■ Task to complete
Copy out the entries word for word, from the start through the line containing "Đa dạng lựa".

■ Saved entries
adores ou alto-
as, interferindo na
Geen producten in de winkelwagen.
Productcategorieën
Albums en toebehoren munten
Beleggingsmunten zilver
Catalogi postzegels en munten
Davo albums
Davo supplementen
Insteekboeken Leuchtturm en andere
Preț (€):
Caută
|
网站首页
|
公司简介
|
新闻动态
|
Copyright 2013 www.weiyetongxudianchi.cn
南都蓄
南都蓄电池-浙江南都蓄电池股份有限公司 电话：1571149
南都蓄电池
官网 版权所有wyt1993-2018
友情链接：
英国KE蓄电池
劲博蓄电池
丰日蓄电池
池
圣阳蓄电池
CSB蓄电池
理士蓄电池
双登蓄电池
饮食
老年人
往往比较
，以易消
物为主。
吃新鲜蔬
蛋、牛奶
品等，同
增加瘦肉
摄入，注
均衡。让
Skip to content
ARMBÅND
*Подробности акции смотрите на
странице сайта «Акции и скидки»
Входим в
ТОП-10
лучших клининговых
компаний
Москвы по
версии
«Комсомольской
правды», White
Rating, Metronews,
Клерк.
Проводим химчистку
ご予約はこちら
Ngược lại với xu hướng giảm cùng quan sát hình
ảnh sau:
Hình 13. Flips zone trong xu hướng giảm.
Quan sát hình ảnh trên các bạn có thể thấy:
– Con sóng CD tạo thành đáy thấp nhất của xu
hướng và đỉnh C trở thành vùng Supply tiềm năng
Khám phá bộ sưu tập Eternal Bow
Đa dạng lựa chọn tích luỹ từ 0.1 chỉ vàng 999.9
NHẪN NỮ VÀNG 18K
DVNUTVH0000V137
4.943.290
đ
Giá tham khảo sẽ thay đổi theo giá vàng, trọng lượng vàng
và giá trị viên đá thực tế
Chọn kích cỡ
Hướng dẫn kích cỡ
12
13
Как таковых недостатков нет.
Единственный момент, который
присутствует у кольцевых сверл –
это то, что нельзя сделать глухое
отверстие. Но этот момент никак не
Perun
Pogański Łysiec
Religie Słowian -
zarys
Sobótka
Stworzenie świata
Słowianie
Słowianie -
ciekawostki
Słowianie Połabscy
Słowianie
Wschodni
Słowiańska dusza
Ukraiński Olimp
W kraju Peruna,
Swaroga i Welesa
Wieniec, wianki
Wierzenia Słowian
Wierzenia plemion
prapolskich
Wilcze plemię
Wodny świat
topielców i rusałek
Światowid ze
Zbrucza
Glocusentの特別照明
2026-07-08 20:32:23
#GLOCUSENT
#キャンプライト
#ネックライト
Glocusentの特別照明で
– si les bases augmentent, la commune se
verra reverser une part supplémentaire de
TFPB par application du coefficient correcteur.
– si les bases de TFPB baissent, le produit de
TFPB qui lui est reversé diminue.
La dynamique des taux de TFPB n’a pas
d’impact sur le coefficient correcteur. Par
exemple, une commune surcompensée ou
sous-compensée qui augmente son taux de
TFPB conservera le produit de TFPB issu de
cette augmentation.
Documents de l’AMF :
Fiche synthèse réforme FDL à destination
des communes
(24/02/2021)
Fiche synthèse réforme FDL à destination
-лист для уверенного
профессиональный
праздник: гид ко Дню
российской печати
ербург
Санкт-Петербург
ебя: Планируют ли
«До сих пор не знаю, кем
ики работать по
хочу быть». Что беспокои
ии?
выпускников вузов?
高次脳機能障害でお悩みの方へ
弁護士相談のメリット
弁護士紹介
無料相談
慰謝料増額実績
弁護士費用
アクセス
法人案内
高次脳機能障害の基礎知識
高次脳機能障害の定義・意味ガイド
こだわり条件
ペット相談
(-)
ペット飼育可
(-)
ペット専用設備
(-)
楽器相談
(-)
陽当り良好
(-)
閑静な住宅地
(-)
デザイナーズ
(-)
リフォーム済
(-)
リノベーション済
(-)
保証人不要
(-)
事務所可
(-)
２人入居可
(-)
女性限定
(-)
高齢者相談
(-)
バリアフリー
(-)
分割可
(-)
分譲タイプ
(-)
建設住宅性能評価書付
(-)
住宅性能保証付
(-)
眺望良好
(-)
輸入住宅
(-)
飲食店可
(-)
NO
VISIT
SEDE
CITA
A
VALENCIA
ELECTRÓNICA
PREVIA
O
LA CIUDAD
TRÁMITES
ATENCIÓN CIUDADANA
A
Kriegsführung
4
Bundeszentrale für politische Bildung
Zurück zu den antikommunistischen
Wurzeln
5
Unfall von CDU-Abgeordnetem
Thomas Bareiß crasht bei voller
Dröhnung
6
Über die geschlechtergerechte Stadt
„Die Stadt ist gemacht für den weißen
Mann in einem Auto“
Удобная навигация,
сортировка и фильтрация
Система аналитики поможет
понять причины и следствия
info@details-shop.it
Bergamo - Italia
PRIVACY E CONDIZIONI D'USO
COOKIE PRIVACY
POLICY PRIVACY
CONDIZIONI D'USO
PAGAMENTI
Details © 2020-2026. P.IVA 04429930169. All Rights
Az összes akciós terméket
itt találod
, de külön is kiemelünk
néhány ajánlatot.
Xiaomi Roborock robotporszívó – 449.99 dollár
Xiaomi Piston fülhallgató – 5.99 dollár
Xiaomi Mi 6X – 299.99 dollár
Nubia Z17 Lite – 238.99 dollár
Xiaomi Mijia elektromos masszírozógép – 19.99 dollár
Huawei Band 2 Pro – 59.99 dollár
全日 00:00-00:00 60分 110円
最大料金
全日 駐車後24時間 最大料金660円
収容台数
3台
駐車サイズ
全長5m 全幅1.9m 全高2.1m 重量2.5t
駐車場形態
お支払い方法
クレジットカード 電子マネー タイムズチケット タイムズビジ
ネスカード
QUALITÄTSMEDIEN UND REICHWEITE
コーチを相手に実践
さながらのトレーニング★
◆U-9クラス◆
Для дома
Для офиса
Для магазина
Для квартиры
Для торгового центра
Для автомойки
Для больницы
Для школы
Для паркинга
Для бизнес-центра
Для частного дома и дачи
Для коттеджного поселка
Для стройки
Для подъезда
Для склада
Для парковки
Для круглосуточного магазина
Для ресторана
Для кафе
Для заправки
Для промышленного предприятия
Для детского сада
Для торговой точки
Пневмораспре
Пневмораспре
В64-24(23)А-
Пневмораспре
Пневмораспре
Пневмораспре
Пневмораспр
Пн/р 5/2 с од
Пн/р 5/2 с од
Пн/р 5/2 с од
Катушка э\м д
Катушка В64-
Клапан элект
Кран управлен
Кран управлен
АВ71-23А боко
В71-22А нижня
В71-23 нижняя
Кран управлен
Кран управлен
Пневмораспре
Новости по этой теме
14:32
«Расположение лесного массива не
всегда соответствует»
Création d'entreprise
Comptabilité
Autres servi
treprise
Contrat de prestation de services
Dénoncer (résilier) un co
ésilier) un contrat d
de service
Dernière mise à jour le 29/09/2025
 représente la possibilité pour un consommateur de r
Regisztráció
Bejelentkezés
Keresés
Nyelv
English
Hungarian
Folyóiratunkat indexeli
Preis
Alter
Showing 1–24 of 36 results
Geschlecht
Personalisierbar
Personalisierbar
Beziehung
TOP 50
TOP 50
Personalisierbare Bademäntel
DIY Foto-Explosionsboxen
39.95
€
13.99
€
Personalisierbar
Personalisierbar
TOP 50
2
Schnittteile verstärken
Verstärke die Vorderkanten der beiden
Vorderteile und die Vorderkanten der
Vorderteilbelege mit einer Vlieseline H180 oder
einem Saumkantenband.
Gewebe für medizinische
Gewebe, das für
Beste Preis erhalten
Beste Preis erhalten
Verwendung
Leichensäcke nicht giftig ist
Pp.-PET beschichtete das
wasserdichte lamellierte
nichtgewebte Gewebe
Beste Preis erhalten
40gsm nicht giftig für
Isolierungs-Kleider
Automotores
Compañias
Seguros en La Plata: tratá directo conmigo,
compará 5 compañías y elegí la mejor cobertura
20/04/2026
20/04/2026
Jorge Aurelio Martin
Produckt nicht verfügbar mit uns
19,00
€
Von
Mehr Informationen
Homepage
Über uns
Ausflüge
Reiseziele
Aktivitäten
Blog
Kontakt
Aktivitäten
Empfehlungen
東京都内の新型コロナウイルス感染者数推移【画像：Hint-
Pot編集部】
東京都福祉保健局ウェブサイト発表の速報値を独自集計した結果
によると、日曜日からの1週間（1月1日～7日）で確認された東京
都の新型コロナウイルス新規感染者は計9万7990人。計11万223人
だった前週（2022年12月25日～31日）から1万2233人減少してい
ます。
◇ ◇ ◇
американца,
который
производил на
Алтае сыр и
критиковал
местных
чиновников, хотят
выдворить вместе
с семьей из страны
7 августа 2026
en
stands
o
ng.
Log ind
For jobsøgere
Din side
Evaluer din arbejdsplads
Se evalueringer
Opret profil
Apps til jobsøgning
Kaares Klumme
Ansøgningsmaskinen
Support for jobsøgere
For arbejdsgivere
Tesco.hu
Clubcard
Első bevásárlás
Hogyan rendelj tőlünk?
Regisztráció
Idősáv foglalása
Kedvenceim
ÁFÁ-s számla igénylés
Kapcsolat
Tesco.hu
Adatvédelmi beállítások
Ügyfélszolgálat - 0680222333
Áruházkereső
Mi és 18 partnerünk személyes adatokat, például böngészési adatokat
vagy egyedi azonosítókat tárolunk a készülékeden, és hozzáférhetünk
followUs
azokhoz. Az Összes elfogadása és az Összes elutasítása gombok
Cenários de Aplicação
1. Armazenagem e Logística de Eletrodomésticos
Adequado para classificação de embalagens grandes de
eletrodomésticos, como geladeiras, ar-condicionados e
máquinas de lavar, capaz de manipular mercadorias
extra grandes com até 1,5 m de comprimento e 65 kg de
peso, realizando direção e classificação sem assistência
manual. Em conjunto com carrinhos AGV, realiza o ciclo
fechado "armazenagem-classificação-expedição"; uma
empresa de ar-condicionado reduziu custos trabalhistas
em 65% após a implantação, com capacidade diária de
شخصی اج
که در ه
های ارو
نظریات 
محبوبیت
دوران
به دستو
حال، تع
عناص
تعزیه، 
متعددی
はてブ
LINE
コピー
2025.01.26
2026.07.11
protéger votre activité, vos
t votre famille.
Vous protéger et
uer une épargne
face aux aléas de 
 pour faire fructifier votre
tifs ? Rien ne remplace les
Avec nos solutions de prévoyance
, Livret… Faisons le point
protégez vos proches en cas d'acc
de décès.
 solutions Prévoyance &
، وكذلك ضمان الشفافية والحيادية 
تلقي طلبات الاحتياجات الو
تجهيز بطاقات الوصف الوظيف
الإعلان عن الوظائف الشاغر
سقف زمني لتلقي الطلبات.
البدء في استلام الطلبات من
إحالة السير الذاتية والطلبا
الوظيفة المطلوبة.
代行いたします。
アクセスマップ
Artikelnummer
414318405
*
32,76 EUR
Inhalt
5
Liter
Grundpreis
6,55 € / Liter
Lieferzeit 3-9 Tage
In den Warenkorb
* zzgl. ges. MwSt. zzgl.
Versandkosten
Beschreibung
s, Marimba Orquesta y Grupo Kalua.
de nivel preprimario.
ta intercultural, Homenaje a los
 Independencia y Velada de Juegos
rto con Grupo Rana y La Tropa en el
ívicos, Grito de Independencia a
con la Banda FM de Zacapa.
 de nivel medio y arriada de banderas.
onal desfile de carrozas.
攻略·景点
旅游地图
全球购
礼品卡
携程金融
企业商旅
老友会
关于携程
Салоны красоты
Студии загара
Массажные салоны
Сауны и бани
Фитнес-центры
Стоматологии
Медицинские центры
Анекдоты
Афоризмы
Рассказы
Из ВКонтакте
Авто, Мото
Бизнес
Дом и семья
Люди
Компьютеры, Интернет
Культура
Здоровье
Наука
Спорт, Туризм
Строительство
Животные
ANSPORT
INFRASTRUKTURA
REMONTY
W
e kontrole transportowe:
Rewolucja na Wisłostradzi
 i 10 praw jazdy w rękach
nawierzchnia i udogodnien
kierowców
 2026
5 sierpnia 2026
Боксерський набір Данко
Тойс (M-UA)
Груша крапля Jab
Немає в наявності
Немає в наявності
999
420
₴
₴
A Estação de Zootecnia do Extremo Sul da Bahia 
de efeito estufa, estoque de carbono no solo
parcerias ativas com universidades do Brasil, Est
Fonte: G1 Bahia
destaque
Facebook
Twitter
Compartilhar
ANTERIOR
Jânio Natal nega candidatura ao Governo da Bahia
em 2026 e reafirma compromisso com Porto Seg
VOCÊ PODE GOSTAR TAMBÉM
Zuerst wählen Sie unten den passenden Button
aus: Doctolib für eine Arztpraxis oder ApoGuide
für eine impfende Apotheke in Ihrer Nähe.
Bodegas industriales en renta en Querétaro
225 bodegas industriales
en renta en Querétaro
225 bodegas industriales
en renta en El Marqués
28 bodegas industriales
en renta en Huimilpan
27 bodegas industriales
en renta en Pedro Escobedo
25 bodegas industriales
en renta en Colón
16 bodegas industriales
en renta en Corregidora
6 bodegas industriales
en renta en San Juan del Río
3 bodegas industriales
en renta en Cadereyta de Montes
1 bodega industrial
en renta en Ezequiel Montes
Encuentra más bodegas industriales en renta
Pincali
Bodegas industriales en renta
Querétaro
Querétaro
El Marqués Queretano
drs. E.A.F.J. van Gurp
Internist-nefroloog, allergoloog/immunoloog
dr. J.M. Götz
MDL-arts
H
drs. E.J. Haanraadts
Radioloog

■ Expected output
adores ou alto-
as, interferindo na
Geen producten in de winkelwagen.
Productcategorieën
Albums en toebehoren munten
Beleggingsmunten zilver
Catalogi postzegels en munten
Davo albums
Davo supplementen
Insteekboeken Leuchtturm en andere
Preț (€):
Caută
|
网站首页
|
公司简介
|
新闻动态
|
Copyright 2013 www.weiyetongxudianchi.cn
南都蓄
南都蓄电池-浙江南都蓄电池股份有限公司 电话：1571149
南都蓄电池
官网 版权所有wyt1993-2018
友情链接：
英国KE蓄电池
劲博蓄电池
丰日蓄电池
池
圣阳蓄电池
CSB蓄电池
理士蓄电池
双登蓄电池
饮食
老年人
往往比较
，以易消
物为主。
吃新鲜蔬
蛋、牛奶
品等，同
增加瘦肉
摄入，注
均衡。让
Skip to content
ARMBÅND
*Подробности акции смотрите на
странице сайта «Акции и скидки»
Входим в
ТОП-10
лучших клининговых
компаний
Москвы по
версии
«Комсомольской
правды», White
Rating, Metronews,
Клерк.
Проводим химчистку
ご予約はこちら
Ngược lại với xu hướng giảm cùng quan sát hình
ảnh sau:
Hình 13. Flips zone trong xu hướng giảm.
Quan sát hình ảnh trên các bạn có thể thấy:
– Con sóng CD tạo thành đáy thấp nhất của xu
hướng và đỉnh C trở thành vùng Supply tiềm năng
Khám phá bộ sưu tập Eternal Bow
Đa dạng lựa chọn tích luỹ từ 0.1 chỉ vàng 999.9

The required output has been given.